Give back the full set of entries exactly, keeping each line intact.

[Data items]
[Start of Attachment]

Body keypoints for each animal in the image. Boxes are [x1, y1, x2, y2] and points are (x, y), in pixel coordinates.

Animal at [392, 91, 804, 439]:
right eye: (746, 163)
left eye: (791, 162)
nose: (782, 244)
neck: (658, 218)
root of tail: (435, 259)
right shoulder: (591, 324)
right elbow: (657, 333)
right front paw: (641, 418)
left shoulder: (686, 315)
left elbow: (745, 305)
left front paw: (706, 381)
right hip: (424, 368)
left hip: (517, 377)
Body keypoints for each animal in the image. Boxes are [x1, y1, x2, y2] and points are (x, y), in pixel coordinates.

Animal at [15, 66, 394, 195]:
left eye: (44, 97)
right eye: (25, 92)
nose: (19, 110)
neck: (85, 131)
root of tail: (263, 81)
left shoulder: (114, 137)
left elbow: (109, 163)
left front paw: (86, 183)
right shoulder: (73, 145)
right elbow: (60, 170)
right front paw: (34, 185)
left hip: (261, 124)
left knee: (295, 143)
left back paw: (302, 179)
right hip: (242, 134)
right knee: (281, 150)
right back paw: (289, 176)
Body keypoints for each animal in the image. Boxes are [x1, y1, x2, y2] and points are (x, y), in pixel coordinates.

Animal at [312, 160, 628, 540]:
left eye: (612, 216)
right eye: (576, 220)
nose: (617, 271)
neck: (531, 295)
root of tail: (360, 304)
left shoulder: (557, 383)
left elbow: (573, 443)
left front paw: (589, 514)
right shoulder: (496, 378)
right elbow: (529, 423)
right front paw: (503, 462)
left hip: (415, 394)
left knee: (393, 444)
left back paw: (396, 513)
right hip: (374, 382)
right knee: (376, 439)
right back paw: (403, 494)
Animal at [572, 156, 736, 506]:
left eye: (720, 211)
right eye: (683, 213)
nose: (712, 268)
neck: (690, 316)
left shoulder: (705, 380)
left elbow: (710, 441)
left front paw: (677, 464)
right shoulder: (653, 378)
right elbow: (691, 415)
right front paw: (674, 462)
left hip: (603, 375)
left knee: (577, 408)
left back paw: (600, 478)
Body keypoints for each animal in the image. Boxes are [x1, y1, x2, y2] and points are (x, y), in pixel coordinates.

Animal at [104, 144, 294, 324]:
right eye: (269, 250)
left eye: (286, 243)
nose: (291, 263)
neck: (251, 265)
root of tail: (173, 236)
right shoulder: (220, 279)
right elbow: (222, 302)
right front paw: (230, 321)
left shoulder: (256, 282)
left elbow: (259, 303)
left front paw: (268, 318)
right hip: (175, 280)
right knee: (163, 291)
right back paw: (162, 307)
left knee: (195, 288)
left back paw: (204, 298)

[End of Attachment]

## Exercise output:
Body keypoints for each animal in the image. Boxes are [x1, y1, x2, y2] and points are (x, y), in pixel coordinates.

Animal at [392, 91, 804, 439]:
right eye: (746, 163)
left eye: (791, 162)
nose: (782, 244)
neck: (658, 218)
root of tail: (435, 259)
right shoulder: (591, 324)
right elbow: (657, 333)
right front paw: (641, 418)
left shoulder: (686, 315)
left elbow: (745, 305)
left front paw: (706, 381)
right hip: (424, 368)
left hip: (517, 377)
Body keypoints for each animal in the image. Boxes are [x1, y1, x2, y2] and points are (x, y), in pixel coordinates.

Animal at [15, 66, 394, 195]:
left eye: (44, 97)
right eye: (25, 92)
nose: (19, 110)
neck: (85, 131)
root of tail: (263, 81)
left shoulder: (114, 137)
left elbow: (109, 163)
left front paw: (86, 183)
right shoulder: (73, 145)
right elbow: (60, 170)
right front paw: (34, 185)
left hip: (261, 124)
left knee: (295, 143)
left back paw: (302, 179)
right hip: (242, 134)
right knee: (281, 150)
right back paw: (289, 176)
Body keypoints for each animal in the image. Boxes are [x1, y1, x2, y2] and points are (x, y), in pixel coordinates.

Animal at [312, 160, 628, 540]:
left eye: (612, 216)
right eye: (576, 220)
nose: (617, 271)
neck: (531, 295)
root of tail: (360, 304)
left shoulder: (557, 383)
left elbow: (573, 443)
left front paw: (589, 514)
right shoulder: (496, 378)
right elbow: (529, 423)
right front paw: (503, 462)
left hip: (415, 394)
left knee: (393, 444)
left back paw: (396, 513)
right hip: (374, 382)
right knee: (376, 439)
right back paw: (403, 494)
Animal at [572, 156, 736, 506]:
left eye: (720, 211)
right eye: (683, 213)
nose: (712, 268)
neck: (690, 316)
left shoulder: (705, 380)
left elbow: (710, 441)
left front paw: (677, 464)
right shoulder: (653, 378)
right elbow: (691, 415)
right front paw: (674, 462)
left hip: (603, 375)
left knee: (577, 408)
left back paw: (600, 478)
Body keypoints for each animal in the image. Boxes are [x1, y1, x2, y2] and points are (x, y), in pixel coordinates.

Animal at [104, 144, 294, 324]:
right eye: (269, 250)
left eye: (286, 243)
nose: (291, 263)
neck: (251, 265)
root of tail: (173, 236)
right shoulder: (220, 279)
right elbow: (222, 302)
right front paw: (230, 321)
left shoulder: (256, 282)
left elbow: (259, 303)
left front paw: (268, 318)
right hip: (175, 280)
right knee: (163, 291)
right back paw: (162, 307)
left knee: (195, 288)
left back paw: (204, 298)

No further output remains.